**Supplied entries:**
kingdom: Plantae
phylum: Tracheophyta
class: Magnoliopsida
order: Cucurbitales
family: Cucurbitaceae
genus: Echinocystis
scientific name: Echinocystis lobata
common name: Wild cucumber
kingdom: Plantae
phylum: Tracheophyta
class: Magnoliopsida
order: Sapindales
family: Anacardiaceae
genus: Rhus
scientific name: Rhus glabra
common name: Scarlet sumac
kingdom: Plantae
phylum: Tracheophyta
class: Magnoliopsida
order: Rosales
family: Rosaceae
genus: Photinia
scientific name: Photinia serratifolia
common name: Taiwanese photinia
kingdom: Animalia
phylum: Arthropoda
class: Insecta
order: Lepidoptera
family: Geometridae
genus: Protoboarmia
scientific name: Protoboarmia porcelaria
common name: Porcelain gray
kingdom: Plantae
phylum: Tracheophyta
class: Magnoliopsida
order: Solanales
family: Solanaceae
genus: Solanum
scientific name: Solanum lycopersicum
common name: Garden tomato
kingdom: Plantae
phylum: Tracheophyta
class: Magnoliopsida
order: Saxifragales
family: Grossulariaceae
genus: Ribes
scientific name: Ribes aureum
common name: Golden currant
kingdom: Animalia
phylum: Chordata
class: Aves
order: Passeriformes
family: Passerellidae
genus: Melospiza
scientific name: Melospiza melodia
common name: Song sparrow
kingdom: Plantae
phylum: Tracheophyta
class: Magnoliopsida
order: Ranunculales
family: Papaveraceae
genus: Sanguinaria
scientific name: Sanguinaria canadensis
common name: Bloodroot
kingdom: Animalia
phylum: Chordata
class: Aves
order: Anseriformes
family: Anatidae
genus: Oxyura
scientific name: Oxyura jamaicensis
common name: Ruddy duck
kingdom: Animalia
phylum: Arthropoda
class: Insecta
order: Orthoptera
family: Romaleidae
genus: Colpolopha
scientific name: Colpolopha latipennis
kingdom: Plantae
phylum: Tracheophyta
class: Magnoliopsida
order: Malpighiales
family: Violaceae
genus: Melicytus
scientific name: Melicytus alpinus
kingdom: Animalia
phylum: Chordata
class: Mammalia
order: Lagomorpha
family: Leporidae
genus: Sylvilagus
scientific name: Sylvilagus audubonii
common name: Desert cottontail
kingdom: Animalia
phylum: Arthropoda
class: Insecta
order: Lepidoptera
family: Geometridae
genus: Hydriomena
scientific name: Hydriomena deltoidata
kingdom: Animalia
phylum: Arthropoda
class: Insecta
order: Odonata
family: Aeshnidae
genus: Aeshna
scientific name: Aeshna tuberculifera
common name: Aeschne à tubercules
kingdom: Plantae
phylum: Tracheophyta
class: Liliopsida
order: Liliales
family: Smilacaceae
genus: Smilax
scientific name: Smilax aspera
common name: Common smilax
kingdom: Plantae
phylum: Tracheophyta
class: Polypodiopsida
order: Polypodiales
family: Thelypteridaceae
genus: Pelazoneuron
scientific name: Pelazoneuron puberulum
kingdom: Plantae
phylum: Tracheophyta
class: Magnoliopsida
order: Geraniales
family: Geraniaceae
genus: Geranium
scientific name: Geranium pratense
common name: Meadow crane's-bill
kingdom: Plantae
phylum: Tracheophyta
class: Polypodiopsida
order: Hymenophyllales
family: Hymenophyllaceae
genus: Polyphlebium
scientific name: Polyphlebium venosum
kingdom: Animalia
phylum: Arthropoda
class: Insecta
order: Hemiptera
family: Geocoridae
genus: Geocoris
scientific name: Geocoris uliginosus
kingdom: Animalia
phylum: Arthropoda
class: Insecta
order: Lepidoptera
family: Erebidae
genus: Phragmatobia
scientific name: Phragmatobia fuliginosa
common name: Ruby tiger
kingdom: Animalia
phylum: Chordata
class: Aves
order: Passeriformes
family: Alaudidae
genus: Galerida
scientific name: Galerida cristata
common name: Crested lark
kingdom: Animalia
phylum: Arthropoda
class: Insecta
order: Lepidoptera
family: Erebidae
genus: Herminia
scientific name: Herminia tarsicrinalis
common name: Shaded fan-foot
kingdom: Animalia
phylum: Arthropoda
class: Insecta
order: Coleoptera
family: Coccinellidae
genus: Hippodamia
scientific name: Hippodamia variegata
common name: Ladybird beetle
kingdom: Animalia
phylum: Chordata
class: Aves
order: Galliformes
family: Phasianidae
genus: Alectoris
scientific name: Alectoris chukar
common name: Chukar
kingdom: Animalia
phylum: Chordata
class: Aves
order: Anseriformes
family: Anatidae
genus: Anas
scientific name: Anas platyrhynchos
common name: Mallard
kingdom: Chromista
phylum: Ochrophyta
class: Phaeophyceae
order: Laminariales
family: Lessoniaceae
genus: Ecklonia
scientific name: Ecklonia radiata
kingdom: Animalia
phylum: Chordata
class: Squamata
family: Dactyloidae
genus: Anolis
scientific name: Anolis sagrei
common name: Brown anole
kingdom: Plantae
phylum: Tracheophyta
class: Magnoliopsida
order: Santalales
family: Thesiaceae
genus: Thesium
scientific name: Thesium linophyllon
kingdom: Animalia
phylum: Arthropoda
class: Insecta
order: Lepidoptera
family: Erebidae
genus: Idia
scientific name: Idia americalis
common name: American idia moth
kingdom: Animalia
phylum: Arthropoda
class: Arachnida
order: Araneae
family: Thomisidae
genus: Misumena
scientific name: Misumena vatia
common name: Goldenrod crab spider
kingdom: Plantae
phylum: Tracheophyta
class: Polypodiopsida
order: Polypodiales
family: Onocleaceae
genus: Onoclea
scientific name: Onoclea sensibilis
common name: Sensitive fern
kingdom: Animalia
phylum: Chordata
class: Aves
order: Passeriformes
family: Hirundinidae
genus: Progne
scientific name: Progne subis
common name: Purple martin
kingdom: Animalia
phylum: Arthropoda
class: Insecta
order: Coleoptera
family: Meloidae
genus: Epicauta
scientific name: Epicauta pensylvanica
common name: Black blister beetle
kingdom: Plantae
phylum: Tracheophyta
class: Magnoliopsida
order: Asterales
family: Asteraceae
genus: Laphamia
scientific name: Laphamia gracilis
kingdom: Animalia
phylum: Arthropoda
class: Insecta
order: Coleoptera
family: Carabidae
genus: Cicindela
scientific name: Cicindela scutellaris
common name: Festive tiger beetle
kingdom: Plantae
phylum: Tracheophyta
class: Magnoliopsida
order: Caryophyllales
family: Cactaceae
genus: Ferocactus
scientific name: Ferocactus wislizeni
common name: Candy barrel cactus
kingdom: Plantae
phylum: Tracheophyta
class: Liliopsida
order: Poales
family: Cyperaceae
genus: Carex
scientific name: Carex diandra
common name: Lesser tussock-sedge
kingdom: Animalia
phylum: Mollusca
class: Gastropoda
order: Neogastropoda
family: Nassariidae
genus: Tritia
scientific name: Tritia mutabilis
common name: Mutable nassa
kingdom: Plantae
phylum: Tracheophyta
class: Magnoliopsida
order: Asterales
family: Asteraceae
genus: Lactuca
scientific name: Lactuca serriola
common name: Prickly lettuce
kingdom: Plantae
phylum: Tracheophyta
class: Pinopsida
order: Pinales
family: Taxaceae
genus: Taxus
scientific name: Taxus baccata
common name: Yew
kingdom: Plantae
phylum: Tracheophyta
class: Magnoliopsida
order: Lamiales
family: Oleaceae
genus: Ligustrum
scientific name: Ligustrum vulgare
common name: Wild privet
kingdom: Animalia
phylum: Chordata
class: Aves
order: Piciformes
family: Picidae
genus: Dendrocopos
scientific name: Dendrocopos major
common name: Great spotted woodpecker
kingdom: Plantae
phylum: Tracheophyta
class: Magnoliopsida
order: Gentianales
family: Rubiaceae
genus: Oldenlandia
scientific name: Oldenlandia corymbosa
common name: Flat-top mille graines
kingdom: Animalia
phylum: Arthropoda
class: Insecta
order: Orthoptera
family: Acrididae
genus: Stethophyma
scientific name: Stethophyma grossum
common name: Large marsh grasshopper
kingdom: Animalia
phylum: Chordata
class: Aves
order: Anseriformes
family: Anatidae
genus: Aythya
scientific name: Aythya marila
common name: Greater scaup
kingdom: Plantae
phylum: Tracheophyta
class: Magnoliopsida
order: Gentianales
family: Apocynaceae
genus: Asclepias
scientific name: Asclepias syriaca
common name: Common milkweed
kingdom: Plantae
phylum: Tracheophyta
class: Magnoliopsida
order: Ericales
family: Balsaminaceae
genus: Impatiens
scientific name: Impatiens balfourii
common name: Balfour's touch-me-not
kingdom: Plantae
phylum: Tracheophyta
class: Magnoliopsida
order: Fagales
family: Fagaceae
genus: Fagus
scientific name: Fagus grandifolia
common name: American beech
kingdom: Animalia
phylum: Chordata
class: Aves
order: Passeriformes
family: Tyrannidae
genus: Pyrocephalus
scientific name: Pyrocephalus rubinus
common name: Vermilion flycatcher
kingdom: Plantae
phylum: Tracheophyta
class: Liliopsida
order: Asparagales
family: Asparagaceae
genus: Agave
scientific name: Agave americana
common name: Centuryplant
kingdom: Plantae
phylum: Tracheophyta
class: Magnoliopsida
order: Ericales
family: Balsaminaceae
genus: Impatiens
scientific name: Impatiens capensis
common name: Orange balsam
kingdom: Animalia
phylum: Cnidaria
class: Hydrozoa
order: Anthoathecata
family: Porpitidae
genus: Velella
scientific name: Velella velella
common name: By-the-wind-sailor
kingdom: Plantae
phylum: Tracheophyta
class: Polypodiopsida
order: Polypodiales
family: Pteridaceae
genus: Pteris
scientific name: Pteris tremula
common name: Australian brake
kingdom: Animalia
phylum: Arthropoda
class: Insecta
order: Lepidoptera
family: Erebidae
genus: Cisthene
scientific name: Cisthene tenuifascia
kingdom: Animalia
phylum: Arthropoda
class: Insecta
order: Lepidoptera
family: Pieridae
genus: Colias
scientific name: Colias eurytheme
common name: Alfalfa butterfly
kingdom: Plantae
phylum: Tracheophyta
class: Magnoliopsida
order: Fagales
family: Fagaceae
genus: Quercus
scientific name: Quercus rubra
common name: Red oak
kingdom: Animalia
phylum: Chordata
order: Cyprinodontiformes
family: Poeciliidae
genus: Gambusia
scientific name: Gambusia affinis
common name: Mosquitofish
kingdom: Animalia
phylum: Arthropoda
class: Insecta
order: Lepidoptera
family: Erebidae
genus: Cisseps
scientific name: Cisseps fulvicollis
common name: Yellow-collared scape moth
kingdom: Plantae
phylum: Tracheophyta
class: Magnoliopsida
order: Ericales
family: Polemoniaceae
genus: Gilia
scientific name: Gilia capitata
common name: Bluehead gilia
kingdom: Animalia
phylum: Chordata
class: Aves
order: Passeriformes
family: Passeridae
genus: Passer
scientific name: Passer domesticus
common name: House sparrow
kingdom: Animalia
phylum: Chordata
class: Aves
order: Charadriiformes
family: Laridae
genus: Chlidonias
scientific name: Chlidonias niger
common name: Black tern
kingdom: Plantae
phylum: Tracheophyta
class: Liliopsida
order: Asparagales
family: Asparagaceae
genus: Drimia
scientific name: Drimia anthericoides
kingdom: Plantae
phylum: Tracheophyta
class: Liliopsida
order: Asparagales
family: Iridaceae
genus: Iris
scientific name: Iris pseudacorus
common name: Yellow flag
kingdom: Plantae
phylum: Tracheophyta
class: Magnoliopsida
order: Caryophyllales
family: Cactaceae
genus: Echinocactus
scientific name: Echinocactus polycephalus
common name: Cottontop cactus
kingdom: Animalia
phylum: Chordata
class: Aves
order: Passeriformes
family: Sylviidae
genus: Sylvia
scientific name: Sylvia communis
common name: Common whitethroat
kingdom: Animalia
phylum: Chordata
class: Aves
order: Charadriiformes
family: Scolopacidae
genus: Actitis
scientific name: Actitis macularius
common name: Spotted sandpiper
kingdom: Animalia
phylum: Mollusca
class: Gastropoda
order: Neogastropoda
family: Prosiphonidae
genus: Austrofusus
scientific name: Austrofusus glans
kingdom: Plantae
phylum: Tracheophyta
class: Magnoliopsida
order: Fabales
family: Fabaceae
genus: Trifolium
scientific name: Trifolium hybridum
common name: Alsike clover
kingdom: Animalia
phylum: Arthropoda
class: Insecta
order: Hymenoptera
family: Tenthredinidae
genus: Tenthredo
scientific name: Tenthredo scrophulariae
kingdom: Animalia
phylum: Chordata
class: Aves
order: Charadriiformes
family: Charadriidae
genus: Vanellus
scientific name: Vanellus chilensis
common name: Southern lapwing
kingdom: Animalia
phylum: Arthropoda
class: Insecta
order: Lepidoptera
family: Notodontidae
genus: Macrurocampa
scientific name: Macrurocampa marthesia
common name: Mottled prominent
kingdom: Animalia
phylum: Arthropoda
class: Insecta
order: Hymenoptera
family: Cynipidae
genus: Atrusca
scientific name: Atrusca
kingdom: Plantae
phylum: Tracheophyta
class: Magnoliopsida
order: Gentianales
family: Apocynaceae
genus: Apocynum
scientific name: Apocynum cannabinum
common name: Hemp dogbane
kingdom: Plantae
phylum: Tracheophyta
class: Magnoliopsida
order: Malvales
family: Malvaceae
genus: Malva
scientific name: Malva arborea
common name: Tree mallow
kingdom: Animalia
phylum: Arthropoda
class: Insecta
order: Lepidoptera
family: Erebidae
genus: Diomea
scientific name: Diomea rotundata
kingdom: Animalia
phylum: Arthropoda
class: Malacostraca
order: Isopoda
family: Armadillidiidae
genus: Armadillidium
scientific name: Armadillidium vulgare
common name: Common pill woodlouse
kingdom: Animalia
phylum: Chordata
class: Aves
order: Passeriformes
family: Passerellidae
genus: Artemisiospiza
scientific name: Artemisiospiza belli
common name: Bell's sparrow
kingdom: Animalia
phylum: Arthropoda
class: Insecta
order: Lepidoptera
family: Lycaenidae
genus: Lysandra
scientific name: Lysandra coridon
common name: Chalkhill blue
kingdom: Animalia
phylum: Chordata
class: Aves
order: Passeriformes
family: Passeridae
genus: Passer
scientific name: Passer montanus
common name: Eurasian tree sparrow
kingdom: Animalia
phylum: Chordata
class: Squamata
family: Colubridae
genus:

**What you will do:**
Pick out every line in the entries above that contains the word "beetle" and copy each one. Case counts, so a capitalized form does not match.

**Task output:**
common name: Ladybird beetle
common name: Black blister beetle
common name: Festive tiger beetle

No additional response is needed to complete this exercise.